### The problem
Gather every line of the material below that contains the string "side". Case counts.

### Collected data
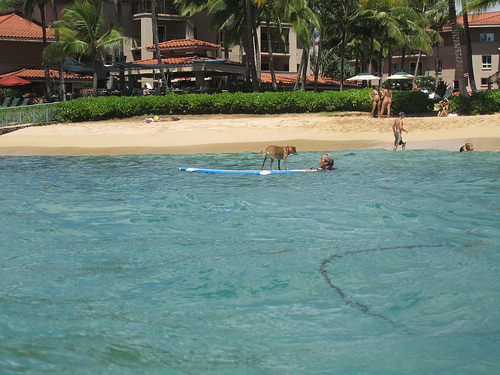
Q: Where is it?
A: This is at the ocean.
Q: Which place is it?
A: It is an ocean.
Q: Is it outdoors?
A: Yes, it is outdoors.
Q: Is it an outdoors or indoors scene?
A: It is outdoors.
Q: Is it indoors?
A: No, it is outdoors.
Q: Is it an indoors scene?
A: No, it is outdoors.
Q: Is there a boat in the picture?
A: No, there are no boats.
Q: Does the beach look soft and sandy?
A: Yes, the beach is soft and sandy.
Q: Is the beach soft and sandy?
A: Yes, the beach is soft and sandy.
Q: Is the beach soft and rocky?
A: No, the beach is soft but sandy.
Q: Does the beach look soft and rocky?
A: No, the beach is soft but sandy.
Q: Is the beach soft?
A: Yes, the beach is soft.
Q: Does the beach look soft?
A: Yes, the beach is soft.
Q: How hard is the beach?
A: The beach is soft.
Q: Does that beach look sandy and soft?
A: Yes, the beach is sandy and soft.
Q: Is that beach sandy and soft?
==
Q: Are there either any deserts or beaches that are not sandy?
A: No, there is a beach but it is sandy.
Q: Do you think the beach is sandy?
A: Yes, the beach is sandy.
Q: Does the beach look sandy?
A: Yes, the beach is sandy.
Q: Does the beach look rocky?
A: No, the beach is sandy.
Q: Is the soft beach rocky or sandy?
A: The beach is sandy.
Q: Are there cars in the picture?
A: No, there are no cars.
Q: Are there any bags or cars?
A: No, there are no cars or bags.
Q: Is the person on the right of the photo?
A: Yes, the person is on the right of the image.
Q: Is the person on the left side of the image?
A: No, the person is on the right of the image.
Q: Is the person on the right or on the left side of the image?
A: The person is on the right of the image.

### Task answer
Q: Is the person on the left side of the image?
Q: Is the person on the right or on the left side of the image?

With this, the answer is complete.